Stats are updated as of March 4, 2023.

==Professional career==
===Motor City Cruise (2023)===
After going undrafted in the 2023 NBA draft, Anei joined the Wisconsin Herd on October 30, 2023, but was waived on November 11. On December 13, he joined the Motor City Cruise, but was waived four days later.

===Raptors 905 (2024)===
On February 10, 2024, Anei joined Raptors 905, but was waived on February 20.

===Westchester Knicks (2024)===
On February 22, 2024, Anei joined the Westchester Knicks, but was waived on March 2.

===Wisconsin Herd (2024)===
On March 8, 2024, Anei joined the Wisconsin Herd.

On September 25, 2024, Anei signed with House of Talent Spurs of the BNXT League, but never played for them. On October 28, he re-joined the Herd. However, he was waived on December 28.

==Personal life==
Anei's mother, Kathleen Akot was a South Sudanese refugee when she fled to the United States to leave the war-torn South Sudan.

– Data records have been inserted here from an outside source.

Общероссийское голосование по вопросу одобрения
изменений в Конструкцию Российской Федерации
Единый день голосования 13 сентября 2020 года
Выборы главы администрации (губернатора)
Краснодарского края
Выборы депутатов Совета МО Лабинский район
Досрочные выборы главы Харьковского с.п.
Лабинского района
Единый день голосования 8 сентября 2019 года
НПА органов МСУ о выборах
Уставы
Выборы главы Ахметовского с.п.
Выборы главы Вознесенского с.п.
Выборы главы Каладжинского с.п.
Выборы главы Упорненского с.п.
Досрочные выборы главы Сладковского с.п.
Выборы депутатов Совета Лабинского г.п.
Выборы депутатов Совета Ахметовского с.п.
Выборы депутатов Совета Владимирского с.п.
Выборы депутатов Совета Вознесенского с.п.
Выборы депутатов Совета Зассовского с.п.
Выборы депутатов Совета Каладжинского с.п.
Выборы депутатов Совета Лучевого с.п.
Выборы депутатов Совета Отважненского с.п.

She moved to Overland Park, where she then gave birth to Anei. His mother had to work long and late shifts to support her and Anei. So in 2017, Anei was legally adopted by the parents of his high school teammate, Christian Bishop. The Bishops were able to help Anei achieve his academic and athletic goals and supported him for his senior year.

Anei lost his right index and middle fingers in a blender accident as a young kid.